Required actions —
A. Can you rewrite the paragraph of the PhD defense announcement that begins "The gastrointestinal (GI) tract plays a crucial role" as a short list that keeps its main facts?
B. Could you go on with the PhD defense announcement, starting right after its final sentence?

Provided text —

BEGIN

PhD defense of Faisal AHMAD of Laboratoire Rhéologie et Procédés (LRP) and TIMC PRETA, on September, the 29th at 01:45pm:

" Investigating gastrointestinal function at macro and micro scales: Insights from fluid dynamics models. "
 

Jury :

• Clément DE LOUBENS, Chargé de recherche, Université Grenoble Alpes - Supervisor de thèse
• Stéphane TANGUY, maître de conférence, HDR, Université Grenoble Alpes - Co-supervisor de thèse
• Valérie DEPLANO, Directrice de recherche, CNRS Marseille - Reporter
• Aline BEL-BRUNON, Maîtresse de conférence, HDR, INSA Lyon - Reporter
• Philippe PEYLA, Professeur des Universités, Université Grenoble Alpes - Examiner 

  Key words

microfluidics ; fluid-structure interactions ; rheology ; biofluidics ; biomechanics ; soft matter

  Abstract

The gastrointestinal (GI) tract plays a crucial role in the digestion and absorption of nutrients. The complex motility of the GI tract is driven by its own motor activity. Smooth muscle motility is essential for food breakdown, mixing with secretions, nutrient absorption, and the transport of digesta along the GI tract. Despite its importance, many aspects of its biomechanics are not well understood. Therefore, mechanistic models are required to gain more insights into the function of the GI tract. In this thesis, we focus on two main aspects by coupling computational fluid dynamics (CFD) with experimental imaging techniques. The first one is related to the flow of complex fluids, the feces, in the rectum. The second one involves flow phenomena at microscopic scales due to the presence of small-scale active structures in the small intestine, the villi.

END

Stored data:
BEGIN

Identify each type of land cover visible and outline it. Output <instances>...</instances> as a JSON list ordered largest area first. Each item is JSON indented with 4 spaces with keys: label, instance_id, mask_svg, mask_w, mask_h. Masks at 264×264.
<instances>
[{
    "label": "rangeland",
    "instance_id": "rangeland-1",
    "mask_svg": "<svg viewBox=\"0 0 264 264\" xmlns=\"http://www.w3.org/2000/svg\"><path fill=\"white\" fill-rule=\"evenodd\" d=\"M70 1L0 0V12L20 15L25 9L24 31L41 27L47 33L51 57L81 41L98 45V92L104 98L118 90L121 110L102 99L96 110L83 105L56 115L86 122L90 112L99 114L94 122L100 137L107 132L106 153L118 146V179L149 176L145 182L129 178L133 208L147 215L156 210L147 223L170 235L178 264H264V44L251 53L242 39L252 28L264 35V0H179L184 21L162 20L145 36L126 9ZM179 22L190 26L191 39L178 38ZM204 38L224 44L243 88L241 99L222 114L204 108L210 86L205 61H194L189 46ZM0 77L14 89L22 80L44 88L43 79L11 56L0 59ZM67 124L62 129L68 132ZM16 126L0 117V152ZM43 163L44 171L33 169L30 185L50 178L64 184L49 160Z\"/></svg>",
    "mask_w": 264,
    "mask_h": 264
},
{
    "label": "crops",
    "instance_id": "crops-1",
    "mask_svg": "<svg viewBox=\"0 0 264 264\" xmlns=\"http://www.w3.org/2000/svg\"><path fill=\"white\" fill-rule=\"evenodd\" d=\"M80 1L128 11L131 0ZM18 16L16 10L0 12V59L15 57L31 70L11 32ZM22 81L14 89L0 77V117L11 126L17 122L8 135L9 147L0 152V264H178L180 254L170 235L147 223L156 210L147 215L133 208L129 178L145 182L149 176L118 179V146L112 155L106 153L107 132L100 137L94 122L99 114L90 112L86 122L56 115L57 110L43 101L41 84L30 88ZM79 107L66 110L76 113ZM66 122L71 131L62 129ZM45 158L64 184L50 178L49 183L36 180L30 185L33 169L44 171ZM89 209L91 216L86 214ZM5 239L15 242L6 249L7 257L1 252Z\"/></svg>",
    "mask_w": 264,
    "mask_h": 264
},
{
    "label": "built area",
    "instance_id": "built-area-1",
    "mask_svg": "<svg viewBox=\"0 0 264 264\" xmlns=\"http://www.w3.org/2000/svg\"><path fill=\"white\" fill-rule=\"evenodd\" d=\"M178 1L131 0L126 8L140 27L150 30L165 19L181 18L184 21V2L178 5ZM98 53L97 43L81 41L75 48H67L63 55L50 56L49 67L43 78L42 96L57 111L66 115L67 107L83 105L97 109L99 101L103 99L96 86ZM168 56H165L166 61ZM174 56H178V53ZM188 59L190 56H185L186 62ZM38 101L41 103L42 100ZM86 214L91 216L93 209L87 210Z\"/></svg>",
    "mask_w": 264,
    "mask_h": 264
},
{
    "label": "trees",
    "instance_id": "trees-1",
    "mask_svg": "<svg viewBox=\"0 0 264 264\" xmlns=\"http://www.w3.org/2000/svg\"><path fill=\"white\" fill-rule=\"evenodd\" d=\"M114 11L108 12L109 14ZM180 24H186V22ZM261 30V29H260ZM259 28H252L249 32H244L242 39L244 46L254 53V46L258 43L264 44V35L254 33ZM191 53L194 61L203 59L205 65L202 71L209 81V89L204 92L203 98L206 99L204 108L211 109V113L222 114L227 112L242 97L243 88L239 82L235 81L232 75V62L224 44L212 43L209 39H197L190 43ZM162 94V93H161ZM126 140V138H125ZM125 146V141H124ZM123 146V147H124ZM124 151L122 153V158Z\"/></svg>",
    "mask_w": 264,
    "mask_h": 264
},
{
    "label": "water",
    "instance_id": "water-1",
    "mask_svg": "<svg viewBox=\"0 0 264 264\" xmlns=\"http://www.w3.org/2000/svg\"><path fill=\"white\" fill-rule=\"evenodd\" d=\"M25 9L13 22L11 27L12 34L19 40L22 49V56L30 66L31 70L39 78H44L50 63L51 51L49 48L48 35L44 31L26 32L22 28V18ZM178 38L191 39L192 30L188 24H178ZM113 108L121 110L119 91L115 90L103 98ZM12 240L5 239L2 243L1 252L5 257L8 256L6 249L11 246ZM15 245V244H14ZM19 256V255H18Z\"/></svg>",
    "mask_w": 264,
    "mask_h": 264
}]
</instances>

END

Activity answers —
A.
- The gastrointestinal (GI) tract is central to digesting and absorbing nutrients.
- Its complex motility comes from its own motor activity.
- Smooth muscle motility breaks down food, mixes it with secretions, aids nutrient absorption and moves digesta along the tract.
- Many aspects of its biomechanics remain poorly understood, so mechanistic models are needed.
- The thesis couples computational fluid dynamics (CFD) with experimental imaging techniques to study two aspects:
  - the flow of complex fluids (feces) in the rectum
  - microscopic flow phenomena caused by small-scale active structures (villi) in the small intestine

B.
Firstly, we develop a patient-specific two-dimensional (2D) CFD model of rectal evacuation by combining video-defecography and a lattice-Boltzmann flow solver. The video-defecographies are carried out with a neo-stool with a soft feces-like rheology which was modelled as a yield stress fluid. In normal defecation, the simulated pressure field demonstrates near homogeneity within the rectal cavity, with a gradient observed from the anorectal junction to the anal canal. Consequently, the pressure loss is attributed to the flow of feces through the anorectal junction and anal canal. The pressure gradient is controlled by the shear-thinning properties of the neo-stool rather than its yield stress, resulting in strongly non-linear pressure-flow rate relationships. Pressure fields for patients showing impaired defecation are also simulated. Comparisons with normal patients reveal potential dysfunction in rectal wall contractility for certain individuals.

Secondly, we investigate fluid flow phenomena at microscopic scales driven by the motility of small intestine villi. Using spatiotemporal motility data of the rat duodenum, we simulate the flow induced by the motion of these villi by lattice-Boltzmann methods for Newtonian fluids. We hypothesize that the villi's motion is induced by fast phasic contractions of the longitudinal smooth muscles. The 2D model represents an infinite array of rigid villi with leaf-like structures, where each villus oscillates longitudinally with a fixed phase lag from neighboring villi. This results in pulsatile radial and axial fluxes. Importantly, the motion of the villi induces a permanent flow in regions where the flow would otherwise be stagnant, due to the phase lag and inertia effects. This motion also leads to irreversible axial pumping in the lumen. These induced fluxes are expected to significantly enhance mass transfer and promote mixing toward the villi.

Finally, we present the development of an original experimental set-up aimed at studying small intestine motility and flow at the scale of the villi. The uniqueness of this setup lies in its ability to observe small intestine villi under iso-tonic conditions. In order to validate the physiological relevance of the device, we quantified the motility of the duodenum under various loads. The data obtained aided in the analysis of duodenal motility at the macroscopic scale using parameters such as amplitude and frequency of contractions, as well as strain rate maps at the microscopic scale. Looking ahead, the future scope of the device involves observing fluid flow patterns around the villi in the open duodenum and utilizing the data in CFD models.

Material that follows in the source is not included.